Phase Wochen Ziel EC (Runoff) Idealziel NPK-Verhältnis P-Zielwert ppm K-Zielwert ppm Praktisches Dünger-Beispiel
Vegetation n/a 1,2-1,5 3-1-2 20-30 ppm 100-150 ppm Veg-Dünger 5-5-5 oder 4-2-4
Frühe Blüte 1-2 1,2-1,5 1-3-2 30-50 ppm 150-200 ppm Blüte-Dünfer 2-6-4 oder 1-4-2
Hauptblüte 3-5 1,5-1,8 0-3-2 (kaum N) 40-60 ppm 180-250 ppm Blüte-Dünfer 1-5-4 oder 0-6-3, optional schwacher PK-Booster
Finish/Reife 6-8 1,0-1,2 0-2-3 (wenig P) 20-40 ppm 80-120 ppm Düngermenge reduzieren oder Finishing-Dünger (0-2-4)

Rationale hinter den Änderungen

Frühe Blüte (1-3:2): Mehr Phosphor wegen Blüteinduktion und ATP-Bedarf. K noch hoch wegen Wassertransport in schnell wachsende Blütenzellen.

Hauptblüte (0-3:2): Stickstoff reduzieren drastisch (von 3 auf 0 oder minimal), weil neue Blattzellen jetzt nicht mehr nötig sind. Phosphor bleibt hoch wegen Energiebedarf. K erhöht wegen maximaler Zucker-Verladung in Blüten (Phloem-Transport braucht K-Gradienten).

Finish (0-2:3): P reduzieren, da Blütenteilung vorbei ist. K noch erhöht (vs. P), aber beide absolut niedriger wegen sinkenden Gesamtbedarfs. Dies unterstützt Chlorophyll-Abbau und ermöglicht Umstieg zu Flush/Finish.

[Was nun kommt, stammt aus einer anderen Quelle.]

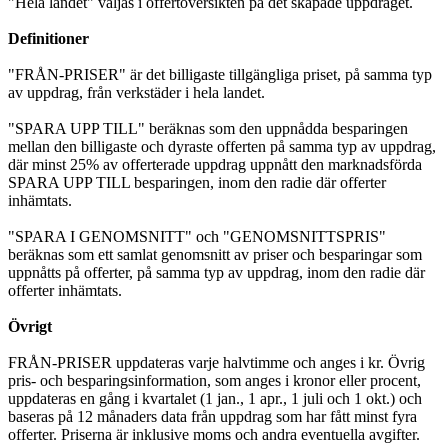
"Hela landet" väljas i offertöversikten på det skapade uppdraget.
Definitioner
"FRÅN-PRISER" är det billigaste tillgängliga priset, på samma typ
av uppdrag, från verkstäder i hela landet.
"SPARA UPP TILL" beräknas som den uppnådda besparingen
mellan den billigaste och dyraste offerten på samma typ av uppdrag,
där minst 25% av offerterade uppdrag uppnått den marknadsförda
SPARA UPP TILL besparingen, inom den radie där offerter
inhämtats.
"SPARA I GENOMSNITT" och "GENOMSNITTSPRIS"
beräknas som ett samlat genomsnitt av priser och besparingar som
uppnåtts på offerter, på samma typ av uppdrag, inom den radie där
offerter inhämtats.
Övrigt
FRÅN-PRISER uppdateras varje halvtimme och anges i kr. Övrig
pris- och besparingsinformation, som anges i kronor eller procent,
uppdateras en gång i kvartalet (1 jan., 1 apr., 1 juli och 1 okt.) och
baseras på 12 månaders data från uppdrag som har fått minst fyra
offerter. Priserna är inklusive moms och andra eventuella avgifter.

Praxis-Tipp: Nicht jeder Grower nutzt mehrere unterschiedliche Düngersorten. Ein praktikabler Hybrid: Ein stabiler Blüte-Dünger (1-3-2) für alle Blütephsen, angepasst durch EC-Menge statt Düngerwechsel. EC im Blüte-Dünfer variabel: 1,2-1,5 (Früh), 1,5-1,8 (Haupt), 1,0-1,2 (Finish). Dies ist weniger ideal als Phasenwechsel, aber praktikabler.

Häufige Fehler bei der K/P-Anpassung

Warnung: Zu viel Phosphor in der späten Blüte blockiert die Zinkaufnahme (Antagonismus). Symptome: dunkelrote oder violette Flecken auf älteren Blättern, feine Strukturen in Blüten werden spröde. Wenn dies beobachtet wird: EC reduzieren und Zink-Supplementation (z. B. als Chelat) erwägen.

Häufige Fragen

Warum ist Phosphor in der Blüte wichtiger als in der Vegetation?

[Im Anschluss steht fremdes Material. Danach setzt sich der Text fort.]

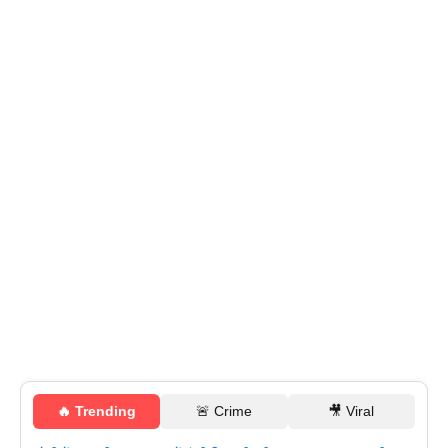
🔥 Trending
🚨 Crime
🎥 Viral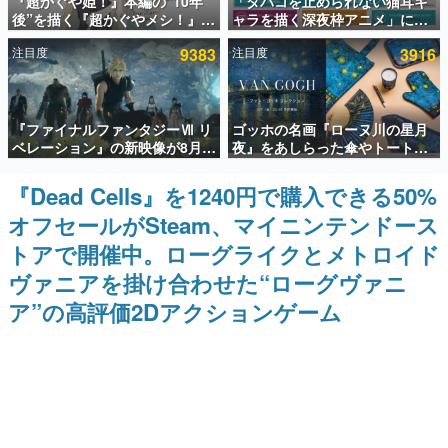
『超かぐや姫！』本編の“10年
「タバコを止められない猫耳キ
後”を描く『超かぐやメシ！』
ャラを描く深夜枠アニメ」に視
インタビュー
Web連載決定。新たなWebマン
聴者の一部から批判意見。違法
注目度
9383
注目度
3916
ガレーベル「ビビビコミック」
薬物の使用と思しき描写も含め
連載・特集一覧
にて特別話が掲載スタート、あ
て、BPOが議論を交わす
のお話には…まだ続きがある！
殿堂入り記事
『ファイナルファンタジーⅦ リ
ゴッホの名画『ローヌ川の星月
SNS拡散数が数千以上！ ページビュー数万以上！ などな
ど。多くの人々に読まれた、電ファミ渾身の“殿堂入り”記
ベレーション』の新映像が8月
夜』をあしらった傘やトートバ
事をまとめました。
26日早朝に公開へ。『FF7』リ
ッグなどが登場。8月7日21時よ
メイクシリーズの完結編、
り2日間限定で予約販売
『Dead Cells』を1240円で購入できる50%
ゲームの企画書
「gamescom」のオープニング
名作ゲームクリエイターの方々に製作時のエピソードをお
オフセールがSteam、マイニンテンドース
ナイトライブにてディレクター
聞きし、ヒットする企画（ゲーム）とは何か？を探ってい
の浜口直樹氏が登壇する予定
きます。
トアで開催中。ローグライクとメトロイド
赫本
ヴァニアを掛け合わせた“ローグヴァニ
この物語を解いてはいけない。『赫本』は、〈試験問題〉
ア”の高評価2Dアクションゲーム
の形をした短編ホラー小説集です。
新世代に訊く
これからのデジタルゲーム市場を担う若きクリエイター達
の姿を追い、彼らのルーツと情熱を探っていきます。
ゲーム世代の作家たち
ゲームに多大な影響を受けた作家さんに取材し、ゲームが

Phosphor ist zentral für ATP (Energieübertragung). In der Blüte steigt der Energiebedarf enorm für Blütenzellentwicklung, Zuckerexporte und Terpensynthese.

Wie erkenne ich Phosphor-Mangel?

Purpurrote oder rote Verfärbung von Blattstielen und Blattunterseite, dunkle oder blaue Flecken auf Blättern, verlangsamte Blütenentwicklung.

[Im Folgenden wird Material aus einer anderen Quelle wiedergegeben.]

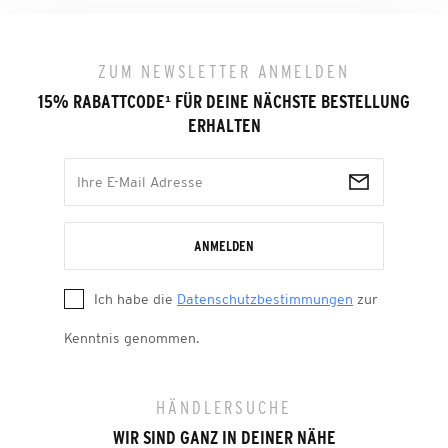
ZUM NEWSLETTER ANMELDEN
15% RABATTCODE
¹
FÜR DEINE NÄCHSTE BESTELLUNG
ERHALTEN
ANMELDEN
Ich habe die
Datenschutzbestimmungen
zur
Kenntnis genommen.
HÄNDLERSUCHE
WIR SIND GANZ IN DEINER NÄHE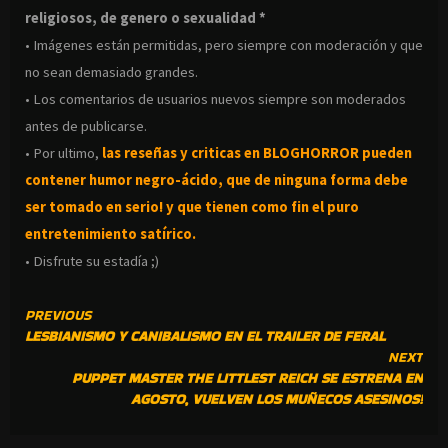
religiosos, de genero o sexualidad *
• Imágenes están permitidas, pero siempre con moderación y que
no sean demasiado grandes.
• Los comentarios de usuarios nuevos siempre son moderados
antes de publicarse.
• Por ultimo,
las reseñas y criticas en BLOGHORROR pueden
contener humor negro-
ácido, que de ninguna forma debe
ser tomado en serio! y que tienen como fin el puro
entretenimiento satírico.
• Disfrute su estadía ;)
CONTINUE
PREVIOUS
LESBIANISMO Y CANIBALISMO EN EL TRAILER DE FERAL
READING
NEXT
PUPPET MASTER THE LITTLEST REICH SE ESTRENA EN
AGOSTO, VUELVEN LOS MUÑECOS ASESINOS!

Warum führt zu niedriger Runoff-EC zu Mangel?

Niedriger Runoff-EC bedeutet zu wenig Nährsalze gelöst. Pflanzen können nicht genug aufnehmen. EC anpassen oder Wasserwechsel durchführen.

Wann sollte ich PK-Booster einsetzen?

Ab Woche 3–4 der Blüte, nie über 30–40% der Basisdosis. Ein guter Blüte-Dünger macht Booster oft unnötig.

Welche Rolle spielen K und P für Terpen?

Kalium reguliert Stomata­öffnung und Zucker-Transport. Phosphor ist Energieträger. Beides ist notwendig für ausreichende Terpensynthese, aber Überversorgung schadet.